Monday, Sep. 23, 1935

Poor Politician

ULYSSES S. GRANT--William B. Hesseltine--Dodd, Mead ($4).

U. S. history contains few more provoking mysteries than the personality of Ulysses S. Grant, described by Henry Adams as "shy; jealous; sometimes vindictive; more or less dull in outward appearance; always needing stimulants." Grant was an easygoing, touchy, unimpressive soldier in his early career, later a devoted family man who failed with an almost uncanny thoroughness as a farmer, rent collector, store clerk, before he blossomed as the stolid genius of the Civil War. An essentially honest man who labored in terrible agony to pay his personal debts. Grant became identified with the most scandalous corruption that ever touched a President. His administrations are remembered less for their legislative measures than for the magnitude of their swindles. President Grant was publicly entertained by Gould and Fisk just before those crafty scoundrels tried to corner the country's gold supply. His confidential secretary took bribes from the Whiskey Ring. Even though he was not directly involved in the Credit Mobilier exposure, it placed him under popular suspicion. "The progress of evolution from President Washington to President Grant," Henry Adams wrote, "was alone enough to upset Darwin." Corruption, bribery and precedence given measures for party expediency characterized his administrations, which were historically important in a negative sense, in that they gave a powerful impetus to reform, bred a widespread cynicism for democratic government, effectively discouraged able and conscientious men from seeking political careers.

Biographers have usually met the problem of Grant's politics by placing the great warrior and the poor politician in closed compartments and permitting no commerce between them. William B. Hesseltine has met it, in his exhaustive, 480-page study, by placing all emphasis on Grant's political career. The result is an eminently readable book which clearly describes the character of Grant's political thinking-- or of his political thoughtlessness--without quite accounting for either his occasional shrewd successes or his awe-inspiring failures.

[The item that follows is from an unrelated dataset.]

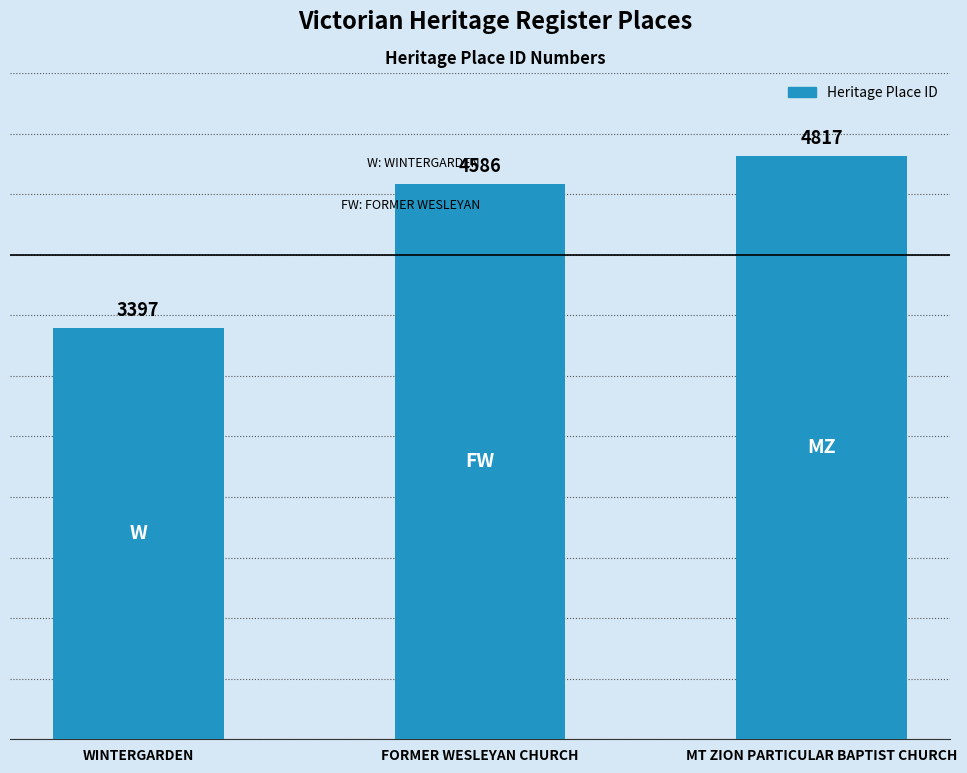

True or false: the data shows 4817 at MT ZION PARTICULAR BAPTIST CHURCH.

True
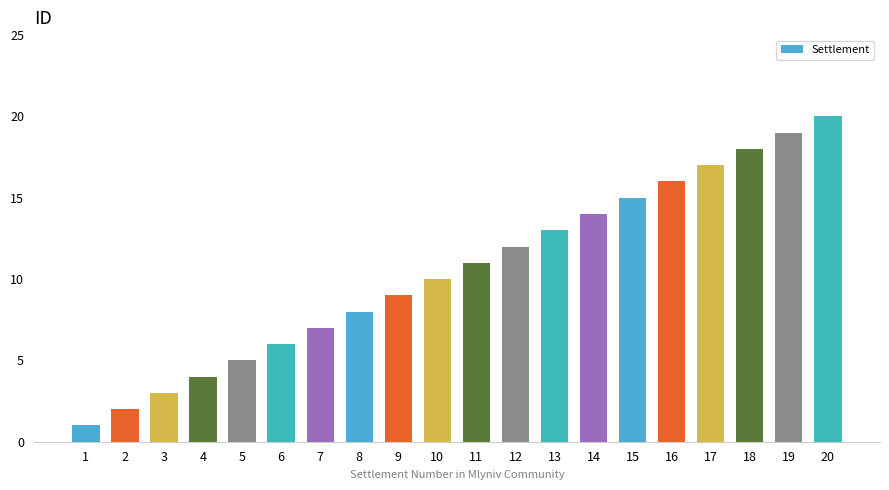

Which has a higher value, 19 or 10?

19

Explaining Grant's stubborn friendship with gross and clumsy thieves on the familiar "blind spot" theory, Dr. Hesseltine notes that the President was so conscious of his years of business failures that he considered any man who could make a little money as the possessor of vast and mysterious gifts. But Grant's blind spot seems to have been singularly elastic, now large and now small, now enabling him to see through the most ingenious maneuvers of his enemies and now permitting him to adhere to men like Babcock, his confidential secretary, who "fished for gold in every stinking cesspool." That Grant's career was inconsistent, Dr. Hesseltine fully realizes. He seems less aware of its grotesqueness, its humor, and its influence on the course of democratic government. As a result the two brief chapters in The Education of Henry Adams remain the best summary of Grant's limitations. In himself Grant seemed to contain several distinct personalities: 1) the timid man who could not refuse a gift or disappoint a friend; 2) the general who would not lose a battle; 3) the ignorant countryman who thought Venice would be a fine city if only it were drained; 4) the energetic administrator who habitually relaxed, when energy was most needed, into apathy and silence. Such bedfellows naturally made strange politics.